While war raged in Europe, the Virginia continued its routine operations, and was placed in reserve in 1916. When the United States entered World War I on April 6, 1917, the government took steps to take over all interned German merchant vessels in American ports. As part of that move, the Virginia sent boarding parties to seize the German passenger and cargo vessels, Amerika, Cincinnati, Wittekind, Koln, and Ockenfels. In early September, the Virginia joined the 3d Division, Battleship Force, Atlantic Fleet and over the next 12 months, first served as a gunnery training ship and later as 1 and 3d Division flagship.

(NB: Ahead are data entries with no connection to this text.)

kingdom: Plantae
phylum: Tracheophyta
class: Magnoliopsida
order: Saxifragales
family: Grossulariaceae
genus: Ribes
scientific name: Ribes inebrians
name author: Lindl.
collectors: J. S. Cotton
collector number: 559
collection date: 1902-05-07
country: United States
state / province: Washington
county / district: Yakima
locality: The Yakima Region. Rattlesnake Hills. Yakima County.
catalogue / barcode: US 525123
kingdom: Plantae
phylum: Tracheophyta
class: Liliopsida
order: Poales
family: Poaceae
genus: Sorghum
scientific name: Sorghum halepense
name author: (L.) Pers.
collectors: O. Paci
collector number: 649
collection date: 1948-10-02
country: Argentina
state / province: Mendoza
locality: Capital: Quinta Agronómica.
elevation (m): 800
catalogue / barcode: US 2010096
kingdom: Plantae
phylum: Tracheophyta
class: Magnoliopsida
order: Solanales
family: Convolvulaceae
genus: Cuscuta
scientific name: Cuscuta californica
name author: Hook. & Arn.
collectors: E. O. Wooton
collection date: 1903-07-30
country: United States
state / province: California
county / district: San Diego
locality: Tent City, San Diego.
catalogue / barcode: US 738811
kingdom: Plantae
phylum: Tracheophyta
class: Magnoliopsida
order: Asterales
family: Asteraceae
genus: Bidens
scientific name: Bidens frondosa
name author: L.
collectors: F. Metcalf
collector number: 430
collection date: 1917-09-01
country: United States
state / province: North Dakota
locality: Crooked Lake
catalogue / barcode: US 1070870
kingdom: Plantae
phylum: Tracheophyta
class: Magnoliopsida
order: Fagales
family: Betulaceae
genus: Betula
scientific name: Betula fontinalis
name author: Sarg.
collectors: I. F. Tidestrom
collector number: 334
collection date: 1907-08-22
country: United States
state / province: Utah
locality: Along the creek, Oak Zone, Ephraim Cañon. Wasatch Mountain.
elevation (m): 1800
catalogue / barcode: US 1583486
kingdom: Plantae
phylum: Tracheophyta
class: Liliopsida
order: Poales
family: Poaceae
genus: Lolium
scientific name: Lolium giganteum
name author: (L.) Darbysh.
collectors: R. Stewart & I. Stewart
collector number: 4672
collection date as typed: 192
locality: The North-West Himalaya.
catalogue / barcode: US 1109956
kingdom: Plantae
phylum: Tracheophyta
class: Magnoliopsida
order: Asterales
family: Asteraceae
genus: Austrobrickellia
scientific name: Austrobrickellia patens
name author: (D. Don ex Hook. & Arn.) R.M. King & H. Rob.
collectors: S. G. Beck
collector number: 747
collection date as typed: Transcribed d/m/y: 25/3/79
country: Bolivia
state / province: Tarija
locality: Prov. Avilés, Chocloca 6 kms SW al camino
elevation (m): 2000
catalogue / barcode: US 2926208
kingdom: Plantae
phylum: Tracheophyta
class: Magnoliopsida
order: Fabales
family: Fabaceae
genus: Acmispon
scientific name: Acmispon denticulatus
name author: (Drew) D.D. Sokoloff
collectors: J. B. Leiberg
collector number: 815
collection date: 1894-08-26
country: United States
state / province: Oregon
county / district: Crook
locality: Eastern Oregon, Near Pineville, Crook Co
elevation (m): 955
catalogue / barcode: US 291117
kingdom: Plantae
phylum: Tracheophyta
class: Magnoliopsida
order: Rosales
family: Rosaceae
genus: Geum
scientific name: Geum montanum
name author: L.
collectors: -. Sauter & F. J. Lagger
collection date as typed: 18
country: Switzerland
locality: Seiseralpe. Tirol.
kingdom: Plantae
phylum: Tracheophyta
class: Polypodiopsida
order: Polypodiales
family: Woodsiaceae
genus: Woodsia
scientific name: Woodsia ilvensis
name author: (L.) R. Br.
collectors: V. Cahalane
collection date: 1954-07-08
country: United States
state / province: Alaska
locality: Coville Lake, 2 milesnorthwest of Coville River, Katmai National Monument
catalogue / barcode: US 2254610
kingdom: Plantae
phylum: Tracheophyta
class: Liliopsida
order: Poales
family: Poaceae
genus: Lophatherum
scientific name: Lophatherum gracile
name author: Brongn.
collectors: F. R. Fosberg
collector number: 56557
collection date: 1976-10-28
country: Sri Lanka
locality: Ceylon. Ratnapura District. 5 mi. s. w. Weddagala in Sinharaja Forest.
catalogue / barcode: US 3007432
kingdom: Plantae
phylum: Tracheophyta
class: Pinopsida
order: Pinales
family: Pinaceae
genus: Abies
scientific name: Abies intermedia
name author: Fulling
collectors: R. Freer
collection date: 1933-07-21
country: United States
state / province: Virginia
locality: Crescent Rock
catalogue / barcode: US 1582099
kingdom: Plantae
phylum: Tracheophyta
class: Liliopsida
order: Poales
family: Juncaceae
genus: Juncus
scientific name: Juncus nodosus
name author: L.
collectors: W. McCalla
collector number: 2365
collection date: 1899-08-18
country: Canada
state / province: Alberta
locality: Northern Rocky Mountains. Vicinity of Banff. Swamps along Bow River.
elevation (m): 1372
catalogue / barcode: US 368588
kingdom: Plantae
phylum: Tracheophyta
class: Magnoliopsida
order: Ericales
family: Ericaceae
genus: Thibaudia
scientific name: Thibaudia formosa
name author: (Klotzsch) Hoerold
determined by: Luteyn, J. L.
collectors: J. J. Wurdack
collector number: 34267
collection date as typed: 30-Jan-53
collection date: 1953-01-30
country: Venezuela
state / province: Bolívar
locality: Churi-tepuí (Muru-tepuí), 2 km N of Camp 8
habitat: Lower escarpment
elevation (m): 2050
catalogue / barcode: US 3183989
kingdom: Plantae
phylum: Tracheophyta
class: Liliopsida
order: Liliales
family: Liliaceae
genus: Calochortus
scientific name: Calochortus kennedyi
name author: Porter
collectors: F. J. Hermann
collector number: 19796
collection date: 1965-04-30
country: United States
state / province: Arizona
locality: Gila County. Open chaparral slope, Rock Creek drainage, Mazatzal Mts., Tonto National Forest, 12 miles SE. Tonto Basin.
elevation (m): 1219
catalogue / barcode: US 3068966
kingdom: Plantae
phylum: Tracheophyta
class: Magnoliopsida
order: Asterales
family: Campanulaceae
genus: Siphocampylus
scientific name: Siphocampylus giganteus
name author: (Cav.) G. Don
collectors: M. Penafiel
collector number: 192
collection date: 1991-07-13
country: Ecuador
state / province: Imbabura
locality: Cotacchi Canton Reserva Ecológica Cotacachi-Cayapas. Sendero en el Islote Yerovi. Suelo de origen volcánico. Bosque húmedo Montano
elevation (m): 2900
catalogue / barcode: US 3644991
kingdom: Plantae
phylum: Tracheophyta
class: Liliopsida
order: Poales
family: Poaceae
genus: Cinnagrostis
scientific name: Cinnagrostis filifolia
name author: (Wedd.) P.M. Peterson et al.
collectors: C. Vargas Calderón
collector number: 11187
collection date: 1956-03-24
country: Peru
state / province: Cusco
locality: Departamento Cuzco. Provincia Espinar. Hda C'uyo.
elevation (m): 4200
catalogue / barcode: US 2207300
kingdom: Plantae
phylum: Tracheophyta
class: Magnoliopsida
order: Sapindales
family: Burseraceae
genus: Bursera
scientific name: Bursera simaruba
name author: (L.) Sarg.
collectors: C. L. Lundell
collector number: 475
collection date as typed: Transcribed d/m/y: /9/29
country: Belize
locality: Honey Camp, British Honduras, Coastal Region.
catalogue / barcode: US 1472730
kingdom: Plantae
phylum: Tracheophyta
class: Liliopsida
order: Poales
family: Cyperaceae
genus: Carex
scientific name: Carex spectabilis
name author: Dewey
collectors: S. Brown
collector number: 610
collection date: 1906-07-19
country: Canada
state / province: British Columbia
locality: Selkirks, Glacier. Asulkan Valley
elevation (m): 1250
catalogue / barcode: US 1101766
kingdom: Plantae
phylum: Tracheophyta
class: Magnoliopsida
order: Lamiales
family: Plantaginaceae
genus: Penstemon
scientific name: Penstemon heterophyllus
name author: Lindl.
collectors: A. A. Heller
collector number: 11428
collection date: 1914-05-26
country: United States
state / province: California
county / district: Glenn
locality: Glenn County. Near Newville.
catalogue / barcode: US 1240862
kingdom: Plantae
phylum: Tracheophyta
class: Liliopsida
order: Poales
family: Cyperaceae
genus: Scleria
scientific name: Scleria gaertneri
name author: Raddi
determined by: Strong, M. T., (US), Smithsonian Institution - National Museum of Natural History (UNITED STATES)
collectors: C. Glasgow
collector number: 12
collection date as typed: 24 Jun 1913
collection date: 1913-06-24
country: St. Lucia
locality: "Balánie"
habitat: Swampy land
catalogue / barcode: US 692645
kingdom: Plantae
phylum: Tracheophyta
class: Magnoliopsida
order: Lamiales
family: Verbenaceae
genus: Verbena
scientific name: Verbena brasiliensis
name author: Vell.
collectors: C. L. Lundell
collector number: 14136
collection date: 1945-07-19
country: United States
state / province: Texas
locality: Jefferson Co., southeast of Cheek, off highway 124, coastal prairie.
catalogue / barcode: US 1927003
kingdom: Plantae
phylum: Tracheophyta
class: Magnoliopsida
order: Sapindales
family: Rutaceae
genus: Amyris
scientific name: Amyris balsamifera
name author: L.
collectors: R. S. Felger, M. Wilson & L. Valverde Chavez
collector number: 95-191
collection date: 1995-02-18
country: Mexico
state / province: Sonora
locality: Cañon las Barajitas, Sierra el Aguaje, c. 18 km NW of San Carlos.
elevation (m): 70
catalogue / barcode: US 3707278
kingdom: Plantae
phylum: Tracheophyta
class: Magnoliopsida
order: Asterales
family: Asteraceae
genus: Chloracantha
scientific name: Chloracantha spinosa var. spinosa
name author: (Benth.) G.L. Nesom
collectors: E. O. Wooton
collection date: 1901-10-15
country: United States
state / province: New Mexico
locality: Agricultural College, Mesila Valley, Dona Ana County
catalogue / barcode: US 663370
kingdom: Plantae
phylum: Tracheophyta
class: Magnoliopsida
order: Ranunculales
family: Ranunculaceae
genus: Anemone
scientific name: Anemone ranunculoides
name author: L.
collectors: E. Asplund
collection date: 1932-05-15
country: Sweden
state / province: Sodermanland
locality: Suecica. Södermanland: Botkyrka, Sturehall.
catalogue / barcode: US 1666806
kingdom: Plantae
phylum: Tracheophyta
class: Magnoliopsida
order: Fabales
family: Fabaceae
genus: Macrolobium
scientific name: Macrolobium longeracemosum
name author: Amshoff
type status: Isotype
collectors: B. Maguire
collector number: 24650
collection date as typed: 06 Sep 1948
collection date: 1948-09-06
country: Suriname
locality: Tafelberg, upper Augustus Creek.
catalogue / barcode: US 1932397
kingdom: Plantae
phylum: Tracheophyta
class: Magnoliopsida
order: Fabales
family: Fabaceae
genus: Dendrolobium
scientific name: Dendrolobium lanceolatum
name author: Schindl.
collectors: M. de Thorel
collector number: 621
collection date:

After being overhauled in the fall of 1918, the Virginia spent the remainder of the war engaged in convoy escort duties, making only one wartime mission before the armistice was signed on November 11, 1918.

When the war came to an end, troops needed to return home; therefore, a massive troop-lift commenced. The Virginia added additional messing and berthing facilities and conducted five roundtrip voyages to Brest, France, bringing home over 6,000 men. Its last troop lift ended in Boston, on Independence Day 1919.

USS virginia arrives in Boston, Massachusetts, returning troops from Europe, July 15, 1919
USS Virginia (Battleship #13) arrives in Boston, Massachusetts, returning troops from Europe, July 15, 1919. Photographed with a rotating panoramic camera. Click here for a larger image. Photo: Courtesy of Chief Boatswain Mate Edward S. Snow, USN Retired, 1972; U.S. Naval History and Heritage Command

A year later on August 13, 1920, the Virginia was decommissioned, struck from the Navy list, and then placed up for sale in July 1922. On August 6, 1923, the ship was taken off the sale list and transferred to the War Department for use as a bombing target. Weapons tests were to be conducted by the U.S. Army Air Service, under the supervision of General Billy Mitchell. On September 5, 1923, Martin NBS-1 bombers from the 2nd Bombardment Group began bombing tests on the Virginia and its sister ship, USS New Jersey. The tests occurred in the Atlantic Ocean off Diamond Shoals, North Carolina, with observers aboard the Army transport ship St. Mihiel.

Seven Martins, flying at 3,000 feet, each dropped two 1,100-pound bombs on the Virginia, but only one of them hit. That single bomb completely demolished the ship. An observer later wrote: "Both masts, the bridge, all three smokestacks, and the upper-works disappeared with the explosion and there remained, after the smoke cleared away, nothing but the bare hull, decks blown off, and covered with a mass of tangled debris from stem to stern consisting of stacks, ventilators, cage masts, and bridges." 

Within one-half hour of the cataclysmic blast, the Virginia's battered hull sank beneath the waves, and the USS New Jersey joined it shortly. Their sinking provided far-sighted naval officers with a dramatic demonstration of air power and impressed upon them the "urgent need of developing naval aviation with the fleet." As such, the service performed by the old pre-dreadnoughts may have been their most valuable.